II - Cercle de l'art moderne > Gauguin au Moderne Kunstkring de 1912
Après le coup d’éclat que fut la première exposition du MKK, Kickert
aurait pu tenter de vivre sur ce succès, du moins se contenter de
l’exploiter. Ainsi, recommencer un an plus tard à exposer de l’art
véritablement moderne témoigne d’une ardeur intacte à soutenir ses
thèses, d’une persévérance puisée dans la jeunesse de l’esprit et du
caractère, et soutenue par la passion. Car l’exposition qui s’ouvrit au
Suasso le 6 octobre 1912 et
s’y prolongea jusqu’au 7 novembre, ne redoublait pas la précédente.
Elle s’appuyait sur cet acquit pour aller plus loin, elle "enfonçait le clou"
certes, mais voulait aussi élargir sa démonstration. On y trouva encore
un hôte d’honneur. Après Cézanne, c’est Gauguin qui va représenter
l’ouverture et la nouveauté. Une bouchée plus difficile à avaler que la
précédente. Le maître d’Aix montrait une force brute, une création
évidemment révolutionnaire, encore qu’enfermée dans les principes
rigoureux qu’il s’était donnés. Gauguin, moins assuré de son but et de
ses moyens, offre une gamme d’œuvres (vingt-trois en tout) dans
laquelle il cherche une voie plutôt qu’il ne l’indique. Cela va d’un
portrait d’enfant, le premier tableau qu’il ait peint, pense-t-on, à un
paysage de 1874 et au portrait de van Gogh (Arles 1888). Sept tableaux
venaient de Mme L. Cohen-Gosschalk-Bonger, belle-sœur de van Gogh.

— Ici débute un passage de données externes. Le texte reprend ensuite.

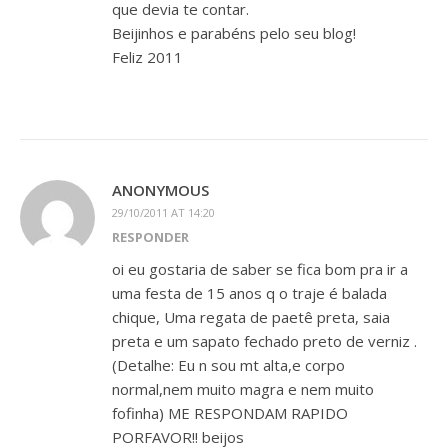
que devia te contar.
Beijinhos e parabéns pelo seu blog!
Feliz 2011
ANONYMOUS
29/10/2011 AT 14:20
RESPONDER
oi eu gostaria de saber se fica bom pra ir a
uma festa de 15 anos q o traje é balada
chique, Uma regata de paetê preta, saia
preta e um sapato fechado preto de verniz .
(Detalhe: Eu n sou mt alta,e corpo
normal,nem muito magra e nem muito
fofinha) ME RESPONDAM RAPIDO
PORFAVOR!! beijos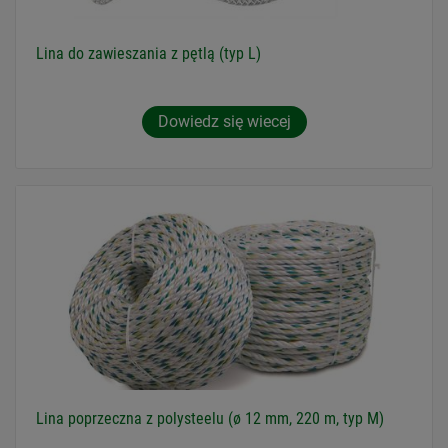
Lina do zawieszania z pętlą (typ L)
Dowiedz się wiecej
Lina poprzeczna z polysteelu (ø 12 mm, 220 m, typ M)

Quant aux seize autres œuvres, il avait fallu que Conrad les pêchât,
les unes après les autres, chez divers amateurs, une tâche plus
difficile que pour les Cézanne du Rijksmuseum. Kickert avait déjà eu en tête d’exposer des Gauguin au MKK de
1911. Il avait même compté sur l’apport d’un dessin, d’une lithographie
et probablement de deux esquisses. Il avait noté de sa main le titre de
ces œuvres, avec en face, un prix à proposer, au verso de la première
page de catalogue du MKK 1911.
La deuxième version du même catalogue n’en contenait plus trace ;
le prêteur potentiel reste inconnu. En 1912, des gravures sur bois en
noir et en couleur, témoins de la période de Tahiti, étaient prêtées
par Artz et de Bois, les marchands de La Haye qui avaient de plus
fourni huit œuvres du graveur français Rodolphe Bresdin (1),
un apport suffisant pour justifier un accrochage particulier pour ce
second invité d’honneur, mais propre peut-être à désorienter le public,
car Bresdin allie la minutie et la précision de son travail à une
inspiration qui se plait dans le fantastique.
Le catalogue de l’exposition consacre à Gauguin et à Bresdin les
numéros 1 à 31. Il est orné cette fois-ci de seize reproductions en
noir et blanc. De plus, il comporte deux textes qu’il faut qualifier de
didactiques et qui méritent un commentaire détaillé. D’abord un
avant-propos de Conrad Kickert, en néerlandais bien sûr, dans lequel
celui-ci s’efforce de donner une justification logique au choix qu’il a
fait des toiles exposées ; mais il n’est qu’à moitié convaincant dans
cet écrit. Peut-être le fut-il davantage en développant oralement ses
idées le jour du vernissage ? Pour bien cerner le modernisme qu’il
vante, il fulmine contre les suiveurs, les contrefacteurs de l’art
moderne. Ceci visait des artistes italiens dont les œuvres avaient été
exposées récemment aux Pays-Bas sous le nom de "futuristes", œuvres que
certains critiques auraient pu croire représentatives du modernisme. Il
évoqua aussi – ce qui ne figurait pas dans son texte imprimé – le refus
de ses amis cubistes d’occuper la place qu’on leur avait réservée dans
l’exposition Quadriennale dont l’invitation, expliqua-t-il, cachait un
but politique : se donner le beau rôle d’un invitant aux idées
larges, et profiter, pour des travaux traditionalistes, d’une sorte de
caution de ces modernes ayant accepté de mêler leurs œuvres aux leurs.
Par cette confidence – qui fut largement divulguée – le Cubisme se
posait en tendance bien établie dont les représentants ne se
commettaient pas avec n’importe qui.
(1) : Montrelais (Loire-Atlantique)
1822 - Sèvres 1885. Ses gravures n’ont pas été comprises de son vivant,
sauf par Baudelaire et par son élève Odilon Redon.